# [Objetivo del ejercicio]
Continúa, por favor, la crónica sobre Cartagena de Indias a partir de su última oración.

El Caribe de ficción
Siento lo mismo al recorrer desde un taxi, a medianoche, las calles de la ciudad amurallada de Cartagena de Indias, en Colombia. Vine a participar del Hay Festival, una feria literaria que se trasladó a esta ciudad para rendirle honores al Nobel colombiano Gabriel García Márquez, que vivió en ella. Apenas empiezo a ver las casonas señoriales y sus frondosas enredaderas, los balcones emboscados en las partes altas de los muros de colores, las arcadas cubiertas de sombras, me asalta la inconfundible sensación de ser un fantasma o un tipo que retorna a un territorio ya conocido o habitado.
Me pregunto si será posible detectar con claridad bajo qué balcón se enamoraron Fermina Daza y Florentino Ariza en “El amor en los tiempos del cólera” o si será posible dar con el lugar en el que aquel fatídico perro lucero mordió el tobillo de Sierva María de Todos los Santos en “Del amor y otros demonios”. ¿Y si me regalo un “tour García Márquez”?
Locaciones de un Nobel
Despertar en una ciudad que no es la tuya es una experiencia extraña y fascinante. Si, además, uno ha estado antes en esa ciudad a través de la experiencia física y emocional de la imaginación narrativa, si ha estado en la piel de alguien dentro de ese mundo de ficción, el efecto puede ser devastador. Desde la ventana de mi hotel en Cartagena, me parecen familiares todas las personas que atraviesan la ciudad.
Ya en la calle, bajo un sol sofocante, voy en busca de la casa de García Márquez, y reconozco como propios el taconeo de los carruajes contra el empedrado de las calles, la imagen de esas mujeres abisinias llevando frutas sobre la cabeza, las risas de estruendo de los tipos jugando cachito en las esquinas. Y descubro que el majestuoso hotel Santa Clara, sede central del evento, fue el convento de las clarisas en que ocurre la aciaga historia de “Del amor y otros demonios”, y que entre sus patios, habitaciones y corredores vivió internada esa niña contagiada por la rabia que habla en lenguas africanas y de la que se enamora perdidamente su supuesto exorcista.
Aquí, el 26 de octubre de 1949, un joven reportero llamado Gabriel García Márquez llegó para presenciar el retiro de los cadáveres cuando el hospital público pasó a ser hotel y descubrió el cuerpo de la niña de cabellos larguísimos que dispararía su macabra ficción. Por un momento me alegro de estar hospedado en otro hotel.

Datos de puntos clave de pose humana:
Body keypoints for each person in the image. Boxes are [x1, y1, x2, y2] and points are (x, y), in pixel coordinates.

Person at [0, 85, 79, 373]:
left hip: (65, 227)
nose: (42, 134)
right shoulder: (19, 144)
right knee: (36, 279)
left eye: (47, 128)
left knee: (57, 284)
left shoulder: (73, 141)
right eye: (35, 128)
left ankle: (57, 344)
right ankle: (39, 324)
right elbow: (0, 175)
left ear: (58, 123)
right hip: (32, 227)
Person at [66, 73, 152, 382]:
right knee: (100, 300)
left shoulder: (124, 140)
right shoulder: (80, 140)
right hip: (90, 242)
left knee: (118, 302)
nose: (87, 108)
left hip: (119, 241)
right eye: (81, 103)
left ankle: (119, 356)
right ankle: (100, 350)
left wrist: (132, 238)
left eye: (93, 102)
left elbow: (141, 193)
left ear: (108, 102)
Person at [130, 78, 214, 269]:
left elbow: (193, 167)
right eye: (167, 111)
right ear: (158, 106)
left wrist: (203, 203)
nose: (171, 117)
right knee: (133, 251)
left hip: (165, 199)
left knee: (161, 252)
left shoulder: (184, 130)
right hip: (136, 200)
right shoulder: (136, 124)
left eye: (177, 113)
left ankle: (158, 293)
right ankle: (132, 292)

# [La respuesta]
Encontrar los espacios puntuales donde se dan los hechos de “El amor en los tiempos del cólera” es una empresa más difícil. Leo algunas crónicas que establecen correspondencias entre las calles y parques de la ficción y los de la realidad. García Márquez solo nombra el barrio de Getsemaní, pero luego, a la manera de Cervantes, prefiere difuminar las fronteras para que la historia de esos amores que resisten el paso del tiempo pueda ocurrir en cualquier calle o parque, bajo cualquier soportal.
Hay un momento en que uno deja de buscar las equivalencias y se arroja al efecto envolvente y mucho más potente de sentir que todo, completamente todo lo que se ve y se toca, ha sido escrito por alguien, casi como estar en una ciudad de palabras. En momentos como esos no es difícil pensar en el propio García Márquez, ese chiquillo de carne y hueso que en 1948 llegó sin nada en los bolsillos a esta ciudad histórica tras el ‘Bogotazo’ y que, durante su primera noche, se quedó a dormir en la banca de un parque usando de almohada un morral que contenía los manuscritos de sus primeros cuentos. Así al menos lo relata él mismo en “Vivir para contarla”, su libro de memorias.
Uno recorre la ciudad a pie, en carroza o en bicicleta, y no deja de pensar que esos cuentos eran la semilla de un arte que crecería hasta nombrar un mundo entero y recrear esta ciudad al punto de convertirla casi en el efecto de una escritura. De actos mágicos como estos, claro, está hecha la gran literatura.